Unwilling to accept that newspaper service was too expensive or impractical for us here at GW, as officials here suggested, I made some calls to see how other schools run similar programs. Students at American University continue to receive the three publications we once did, through the USA Today College Readership Program that GW used to supply its papers.

Jeffrey Hanley, president of the AU Residence Hall Association, explained that the university pays for the papers up-front, and the student-led Residence Hall Association reimburses the school for a portion of the costs.

Instead of just killing our program, why didn’t the GW administration try to work out a similar deal?

At Texas Christian University, located in Fort Worth, Texas (close to my native home), students enjoy delivery of the Fort Worth Star-Telegram, The New York Times and USA Today. TCU is unique in that it does not use the USA Today program GW used. Instead, that university works with the Star-Telegram directly to form a cost-effective partnership.

Dolan Stidom, circulation director for the Star-Telegram, suggested that GW could negotiate directly with the Washington Post. He added that a local paper can discount up to 25 percent off of news-rack prices for higher education institutions.

As for the TCU, a school full of political science majors, their leadership said newspaper readership as essential to the college experience.

“We maintain the program because it is vital for our students to be citizens of the world,” said a representative of the Vice Chancellor’s office, who added that the cost is “just like paying the light bill or watering the lawn.”

When I asked Osborne, who defended GW’s decision in a Hatchet article on the program cut, if GW considered any other options before they cancelled GW Reads, he said no. Osborne mentioned that GW tried to negotiate with the Post back in 1997, but has made no attempts since. It is time to try again.

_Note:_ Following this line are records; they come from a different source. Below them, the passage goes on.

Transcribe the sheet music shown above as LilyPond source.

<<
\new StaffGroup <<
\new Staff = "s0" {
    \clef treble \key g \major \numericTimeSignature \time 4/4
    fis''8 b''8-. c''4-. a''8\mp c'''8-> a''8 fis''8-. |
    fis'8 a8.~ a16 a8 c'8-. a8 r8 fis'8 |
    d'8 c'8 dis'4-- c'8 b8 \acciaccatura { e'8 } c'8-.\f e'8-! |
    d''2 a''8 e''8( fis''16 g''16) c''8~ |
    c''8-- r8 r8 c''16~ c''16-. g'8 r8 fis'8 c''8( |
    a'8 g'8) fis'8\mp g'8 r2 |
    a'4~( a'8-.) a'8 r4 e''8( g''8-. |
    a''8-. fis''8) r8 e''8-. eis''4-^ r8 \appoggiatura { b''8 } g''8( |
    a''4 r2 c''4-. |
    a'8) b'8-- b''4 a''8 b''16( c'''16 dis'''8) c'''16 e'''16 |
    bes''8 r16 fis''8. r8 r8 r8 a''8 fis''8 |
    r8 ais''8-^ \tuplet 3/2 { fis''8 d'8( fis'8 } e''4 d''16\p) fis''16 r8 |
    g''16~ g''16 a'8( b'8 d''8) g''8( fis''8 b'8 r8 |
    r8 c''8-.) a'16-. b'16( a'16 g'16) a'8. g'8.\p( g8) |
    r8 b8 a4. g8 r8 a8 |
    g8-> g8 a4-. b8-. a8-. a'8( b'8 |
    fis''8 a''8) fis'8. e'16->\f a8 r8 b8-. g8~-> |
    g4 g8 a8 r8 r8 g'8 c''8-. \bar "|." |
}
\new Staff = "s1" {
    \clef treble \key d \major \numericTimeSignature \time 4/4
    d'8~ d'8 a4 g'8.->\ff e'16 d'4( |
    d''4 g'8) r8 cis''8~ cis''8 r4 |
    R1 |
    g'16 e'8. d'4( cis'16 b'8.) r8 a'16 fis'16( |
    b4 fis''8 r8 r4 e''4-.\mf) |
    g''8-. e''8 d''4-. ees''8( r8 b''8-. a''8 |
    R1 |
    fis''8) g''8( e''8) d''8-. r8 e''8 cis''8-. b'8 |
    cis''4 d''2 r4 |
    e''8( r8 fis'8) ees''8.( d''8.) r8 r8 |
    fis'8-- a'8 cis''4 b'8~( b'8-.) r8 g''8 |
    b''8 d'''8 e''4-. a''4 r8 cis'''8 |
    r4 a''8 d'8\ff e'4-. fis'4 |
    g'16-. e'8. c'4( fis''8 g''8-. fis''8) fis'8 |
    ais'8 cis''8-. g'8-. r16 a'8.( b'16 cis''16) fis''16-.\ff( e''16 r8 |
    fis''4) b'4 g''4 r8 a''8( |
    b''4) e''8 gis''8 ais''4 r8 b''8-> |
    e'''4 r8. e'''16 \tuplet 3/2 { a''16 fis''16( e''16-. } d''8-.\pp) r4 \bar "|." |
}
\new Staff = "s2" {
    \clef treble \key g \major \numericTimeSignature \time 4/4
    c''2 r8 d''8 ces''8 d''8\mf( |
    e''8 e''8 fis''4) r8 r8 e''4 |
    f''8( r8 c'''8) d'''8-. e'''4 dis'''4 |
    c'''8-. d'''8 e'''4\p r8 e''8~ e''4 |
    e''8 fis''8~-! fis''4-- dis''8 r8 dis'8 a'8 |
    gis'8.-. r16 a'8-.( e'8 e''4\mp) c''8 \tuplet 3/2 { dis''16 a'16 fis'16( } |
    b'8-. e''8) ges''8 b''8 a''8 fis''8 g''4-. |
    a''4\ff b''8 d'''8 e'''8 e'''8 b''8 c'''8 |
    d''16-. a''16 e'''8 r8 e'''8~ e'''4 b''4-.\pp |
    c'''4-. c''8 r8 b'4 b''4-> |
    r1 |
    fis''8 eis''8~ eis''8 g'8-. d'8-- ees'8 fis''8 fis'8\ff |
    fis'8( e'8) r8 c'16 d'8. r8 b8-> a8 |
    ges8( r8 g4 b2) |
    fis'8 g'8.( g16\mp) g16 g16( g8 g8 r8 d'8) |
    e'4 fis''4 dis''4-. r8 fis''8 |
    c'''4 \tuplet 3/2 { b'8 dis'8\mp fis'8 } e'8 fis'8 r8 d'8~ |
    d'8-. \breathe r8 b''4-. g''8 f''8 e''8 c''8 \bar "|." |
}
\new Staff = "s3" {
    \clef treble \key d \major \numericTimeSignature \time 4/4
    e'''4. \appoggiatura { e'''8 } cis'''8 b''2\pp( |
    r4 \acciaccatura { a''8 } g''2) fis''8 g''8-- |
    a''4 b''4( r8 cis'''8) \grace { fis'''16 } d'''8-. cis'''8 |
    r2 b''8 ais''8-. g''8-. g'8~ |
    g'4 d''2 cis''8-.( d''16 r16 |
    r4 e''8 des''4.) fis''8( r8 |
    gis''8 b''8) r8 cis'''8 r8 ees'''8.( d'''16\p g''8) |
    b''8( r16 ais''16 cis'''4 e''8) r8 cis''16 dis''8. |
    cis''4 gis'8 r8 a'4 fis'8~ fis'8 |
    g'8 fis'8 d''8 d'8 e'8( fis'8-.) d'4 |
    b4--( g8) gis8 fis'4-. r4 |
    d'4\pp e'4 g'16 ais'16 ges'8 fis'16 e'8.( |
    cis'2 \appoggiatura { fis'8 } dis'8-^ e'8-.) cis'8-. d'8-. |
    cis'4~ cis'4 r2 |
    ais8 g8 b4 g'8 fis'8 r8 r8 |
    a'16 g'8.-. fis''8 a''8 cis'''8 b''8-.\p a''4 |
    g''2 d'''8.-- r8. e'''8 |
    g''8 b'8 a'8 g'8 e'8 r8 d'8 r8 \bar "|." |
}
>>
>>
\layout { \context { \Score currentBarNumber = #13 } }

Greg Magner who works in the circulation department of the Washington Post, agreed that it is important for GW students to have access to a newspaper. He said he will contact Osborne in the hopes of brokering a mutually beneficial deal between his paper and GW. Magner shared the student body’s enthusiasm for a newspaper readership program, and he added that he is eager to work with GW. It seems as if the ball is now in GW’s court.

GW’s administration must be more proactive on this issue. If GW Reads was too expensive, school officials should have found a more efficient program instead of just throwing in the towel. Why keeping students connected to the world around them is not seen as a priority is beyond me.

As students, we must also work to get our papers back. Luckily, after listening to a groundswell of complaints about the loss of GW Reads, the Student Association is aggressively investigating ways to reinstate the program. I am confident that the administration will reach out and work with the SA.

This is our school, and we need to let those in charge know we are not happy with their decision. We must work alongside the administration to get the papers back, because simply giving up on the service is not a viable option for this great institution.

-The writer is a sophomore majoring in International Affairs.